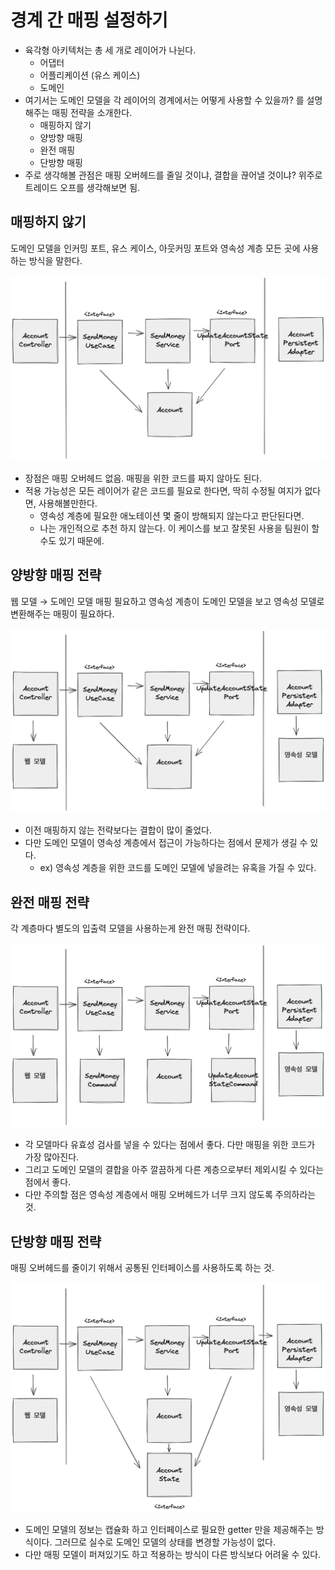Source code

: # 경계 간 매핑 설정하기 

- 육각형 아키텍처는 총 세 개로 레이어가 나뉜다.
    - 어댑터
    - 어플리케이션 (유스 케이스)
    - 도메인
- 여기서는 도메인 모델을 각 레이어의 경계에서는 어떻게 사용할 수 있을까? 를 설명해주는 매핑 전략을 소개한다.
    - 매핑하지 않기
    - 양방향 매핑
    - 완전 매핑
    - 단방향 매핑
- 주로 생각해볼 관점은 매핑 오버헤드를 줄일 것이냐, 결합을 끊어낼 것이냐? 위주로 트레이드 오프를 생각해보면 됨.

## 매핑하지 않기 

도메인 모델을 인커밍 포트, 유스 케이스, 아웃커밍 포트와 영속성 계층 모든 곳에 사용하는 방식을 말한다. 

![](./images/노매핑전략.png)

- 장점은 매핑 오버헤드 없음. 매핑을 위한 코드를 짜지 않아도 된다.
- 적용 가능성은 모든 레이어가 같은 코드를 필요로 한다면, 딱히 수정될 여지가 없다면, 사용해볼만한다.
    - 영속성 계층에 필요한 애노테이션 몇 줄이 방해되지 않는다고 판단된다면.
    - 나는 개인적으로 추천 하지 않는다. 이 케이스를 보고 잘못된 사용을 팀원이 할 수도 있기 때문에.

## 양방향 매핑 전략

웹 모델 → 도메인 모델 매핑 필요하고 영속성 계층이 도메인 모델을 보고 영속성 모델로 변환해주는 매핑이 필요하다.

![](./images/양방향%20매핑.png)

- 이전 매핑하지 않는 전략보다는 결합이 많이 줄었다.
- 다만 도메인 모델이 영속성 계층에서 접근이 가능하다는 점에서 문제가 생길 수 있다.
    - ex) 영속성 계층을 위한 코드를 도메인 모델에 넣을려는 유혹을 가질 수 있다.

## 완전 매핑 전략

각 계층마다 별도의 입출력 모델을 사용하는게 완전 매핑 전략이다.

![](./images/완전매핑.png)

- 각 모델마다 유효성 검사를 넣을 수 있다는 점에서 좋다. 다만 매핑을 위한 코드가 가장 많아진다.
- 그리고 도메인 모델의 결합을 아주 깔끔하게 다른 계층으로부터 제외시킬 수 있다는 점에서 좋다.
- 다만 주의할 점은 영속성 계층에서 매핑 오버헤드가 너무 크지 않도록 주의하라는 것.

## 단방향 매핑 전략

매핑 오버헤드를 줄이기 위해서 공통된 인터페이스를 사용하도록 하는 것.

![](./images/단방향%20매핑.png)

- 도메인 모델의 정보는 캡슐화 하고 인터페이스로 필요한 getter 만을 제공해주는 방식이다. 그러므로 실수로 도메인 모델의 상태를 변경할 가능성이 없다.
- 다만 매핑 모델이 퍼져있기도 하고 적용하는 방식이 다른 방식보다 어려울 수 있다.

_____

• _TASK REQUIREMENTS_:
Rename "영속성 계층" to "퍼시스턴스 계층" throughout the data and reproduce the lines with nothing else changed, omitting the pictures.

• _SOLUTION BELOW_:
Source code

: # 경계 간 매핑 설정하기 

- 육각형 아키텍처는 총 세 개로 레이어가 나뉜다.
    - 어댑터
    - 어플리케이션 (유스 케이스)
    - 도메인
- 여기서는 도메인 모델을 각 레이어의 경계에서는 어떻게 사용할 수 있을까? 를 설명해주는 매핑 전략을 소개한다.
    - 매핑하지 않기
    - 양방향 매핑
    - 완전 매핑
    - 단방향 매핑
- 주로 생각해볼 관점은 매핑 오버헤드를 줄일 것이냐, 결합을 끊어낼 것이냐? 위주로 트레이드 오프를 생각해보면 됨.

## 매핑하지 않기 

도메인 모델을 인커밍 포트, 유스 케이스, 아웃커밍 포트와 퍼시스턴스 계층 모든 곳에 사용하는 방식을 말한다. 

![](./images/노매핑전략.png)

- 장점은 매핑 오버헤드 없음. 매핑을 위한 코드를 짜지 않아도 된다.
- 적용 가능성은 모든 레이어가 같은 코드를 필요로 한다면, 딱히 수정될 여지가 없다면, 사용해볼만한다.
    - 퍼시스턴스 계층에 필요한 애노테이션 몇 줄이 방해되지 않는다고 판단된다면.
    - 나는 개인적으로 추천 하지 않는다. 이 케이스를 보고 잘못된 사용을 팀원이 할 수도 있기 때문에.

## 양방향 매핑 전략

웹 모델 → 도메인 모델 매핑 필요하고 퍼시스턴스 계층이 도메인 모델을 보고 영속성 모델로 변환해주는 매핑이 필요하다.

![](./images/양방향%20매핑.png)

- 이전 매핑하지 않는 전략보다는 결합이 많이 줄었다.
- 다만 도메인 모델이 퍼시스턴스 계층에서 접근이 가능하다는 점에서 문제가 생길 수 있다.
    - ex) 퍼시스턴스 계층을 위한 코드를 도메인 모델에 넣을려는 유혹을 가질 수 있다.

## 완전 매핑 전략

각 계층마다 별도의 입출력 모델을 사용하는게 완전 매핑 전략이다.

![](./images/완전매핑.png)

- 각 모델마다 유효성 검사를 넣을 수 있다는 점에서 좋다. 다만 매핑을 위한 코드가 가장 많아진다.
- 그리고 도메인 모델의 결합을 아주 깔끔하게 다른 계층으로부터 제외시킬 수 있다는 점에서 좋다.
- 다만 주의할 점은 퍼시스턴스 계층에서 매핑 오버헤드가 너무 크지 않도록 주의하라는 것.

## 단방향 매핑 전략

매핑 오버헤드를 줄이기 위해서 공통된 인터페이스를 사용하도록 하는 것.

![](./images/단방향%20매핑.png)

- 도메인 모델의 정보는 캡슐화 하고 인터페이스로 필요한 getter 만을 제공해주는 방식이다. 그러므로 실수로 도메인 모델의 상태를 변경할 가능성이 없다.
- 다만 매핑 모델이 퍼져있기도 하고 적용하는 방식이 다른 방식보다 어려울 수 있다.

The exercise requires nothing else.